Note that a lot of the ranges of N overlap, so you often have a choice of solutions. There are other three-instruction solutions I didn't bother presenting here. The only one I couldn't find a three-instruction solution for was setting the top N bits where 64 < N < 80.
If you find a three-instruction solution for this last case, share it in the comments.
What have you been working on that this stuff is coming up? Or is it just a hobby?
He got tired of counting the ways he could arrange balls into boxes.
Ok so it's a bit funny that Mr. Go turned up again, but really, you know, it must be an alias for somebody here commonly. I suppose Raymond could figure it out but I don't think he cares any more than the elephant cares to smite any particular gnat.

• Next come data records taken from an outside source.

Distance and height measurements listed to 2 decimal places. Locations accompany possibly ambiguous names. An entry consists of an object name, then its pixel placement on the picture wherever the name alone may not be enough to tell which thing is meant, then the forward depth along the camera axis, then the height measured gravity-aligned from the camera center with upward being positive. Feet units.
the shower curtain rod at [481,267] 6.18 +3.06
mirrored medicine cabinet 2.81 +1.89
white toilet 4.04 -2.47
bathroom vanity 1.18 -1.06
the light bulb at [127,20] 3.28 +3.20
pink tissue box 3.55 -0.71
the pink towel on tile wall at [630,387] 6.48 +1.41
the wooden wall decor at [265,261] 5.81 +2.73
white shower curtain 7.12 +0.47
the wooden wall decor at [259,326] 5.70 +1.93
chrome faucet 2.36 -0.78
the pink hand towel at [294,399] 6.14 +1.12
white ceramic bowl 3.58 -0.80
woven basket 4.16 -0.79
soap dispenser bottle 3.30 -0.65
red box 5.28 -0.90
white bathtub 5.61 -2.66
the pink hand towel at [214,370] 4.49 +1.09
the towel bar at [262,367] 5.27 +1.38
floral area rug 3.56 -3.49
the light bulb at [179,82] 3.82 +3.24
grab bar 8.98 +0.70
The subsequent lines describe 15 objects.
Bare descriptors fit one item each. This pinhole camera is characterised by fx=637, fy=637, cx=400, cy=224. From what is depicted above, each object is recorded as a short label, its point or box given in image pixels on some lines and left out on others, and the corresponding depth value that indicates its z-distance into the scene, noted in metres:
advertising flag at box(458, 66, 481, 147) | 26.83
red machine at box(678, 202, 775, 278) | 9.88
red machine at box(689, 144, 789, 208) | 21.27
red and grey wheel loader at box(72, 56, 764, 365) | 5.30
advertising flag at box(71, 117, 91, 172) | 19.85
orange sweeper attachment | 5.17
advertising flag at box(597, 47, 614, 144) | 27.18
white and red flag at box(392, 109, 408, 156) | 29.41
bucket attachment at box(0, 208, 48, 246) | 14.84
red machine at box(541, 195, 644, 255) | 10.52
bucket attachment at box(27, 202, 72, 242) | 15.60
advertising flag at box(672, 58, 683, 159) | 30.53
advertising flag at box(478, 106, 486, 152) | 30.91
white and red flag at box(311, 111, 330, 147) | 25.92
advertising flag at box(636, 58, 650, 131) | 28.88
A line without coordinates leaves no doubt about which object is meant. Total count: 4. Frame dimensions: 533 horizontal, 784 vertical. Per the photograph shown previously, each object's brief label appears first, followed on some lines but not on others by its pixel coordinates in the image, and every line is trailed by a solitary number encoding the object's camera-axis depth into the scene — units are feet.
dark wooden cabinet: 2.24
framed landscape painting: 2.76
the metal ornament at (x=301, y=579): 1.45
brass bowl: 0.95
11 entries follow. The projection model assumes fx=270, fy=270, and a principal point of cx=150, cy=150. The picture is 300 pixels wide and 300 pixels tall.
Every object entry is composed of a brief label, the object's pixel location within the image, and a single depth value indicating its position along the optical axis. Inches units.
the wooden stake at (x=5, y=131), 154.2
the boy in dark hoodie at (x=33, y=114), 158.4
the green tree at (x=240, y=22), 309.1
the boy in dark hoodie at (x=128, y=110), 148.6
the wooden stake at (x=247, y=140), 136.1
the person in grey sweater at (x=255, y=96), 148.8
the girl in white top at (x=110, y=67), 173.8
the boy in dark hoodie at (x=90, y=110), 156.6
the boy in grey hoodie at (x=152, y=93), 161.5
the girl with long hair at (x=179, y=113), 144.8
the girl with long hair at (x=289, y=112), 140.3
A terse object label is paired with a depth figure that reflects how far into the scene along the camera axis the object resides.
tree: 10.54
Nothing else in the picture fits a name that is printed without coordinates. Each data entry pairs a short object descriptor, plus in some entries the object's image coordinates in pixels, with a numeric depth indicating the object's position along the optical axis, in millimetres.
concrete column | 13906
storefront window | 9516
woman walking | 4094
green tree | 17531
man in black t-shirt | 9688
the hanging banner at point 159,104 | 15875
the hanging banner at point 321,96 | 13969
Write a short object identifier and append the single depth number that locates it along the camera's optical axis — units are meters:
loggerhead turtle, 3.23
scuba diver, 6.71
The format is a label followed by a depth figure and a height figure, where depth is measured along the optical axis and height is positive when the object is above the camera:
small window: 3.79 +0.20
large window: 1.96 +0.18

You guys can poke fun all you want, but I find these posts fascinating. It's been a lot of fun looking up more information regarding this topic.
JamesNT
These calculations form the foundation for the transposition of algebraic first order polynomials on 2 dimensional N-planar geometry.
I believe I have a three-instruction solution which covers 7 of the 14 remaining cases.
; set the top N bits, where 72 <= N <= 96
pcmdeqd xmm0, xmm0
pslldq xmm0, 7
psrad xmm0, N-72
The trick here is to shift further than we need to, then use a signed shift to get some of the ones back.
E.g. N=77:
FFFF FFFF|FFFF FFFF|FFFF FFFF|FFFF FFFF
Unsigned shift left 56 bits
FFFF FFFF|FFFF FFFF|FF00 0000|0000 0000
Signed shift right each doubleword N-72 bits
FFFF FFFF|FFFF FFFF|FFF8 0000|0000 0000
Unfortunately, we can't do the left-shift by any more than 56 bits without clearing the bottom half completely, so we still can't do 64 < N < 72.
To set the top 72<N<128 bits to 1:
pcmpeqd xmm0, xmm0
pslldq xmm0, 7
psrad xmm0, N – 72
That still leaves 64<N<72 though.
I was going to suggest using the AMD-exclusive SSE4a instructions 'extraq' and 'insertq' somehow, but I forgot that they only operate on the lower 64 bits and leave the upper half undefined.
a gr8 feature m8 im going have to rate ya 8/8
I must have had the page open for quite a while before submitting my comment, which explains how Smithers was able to submit his comment without me noticing. I'll just put it down to "Great minds think alike."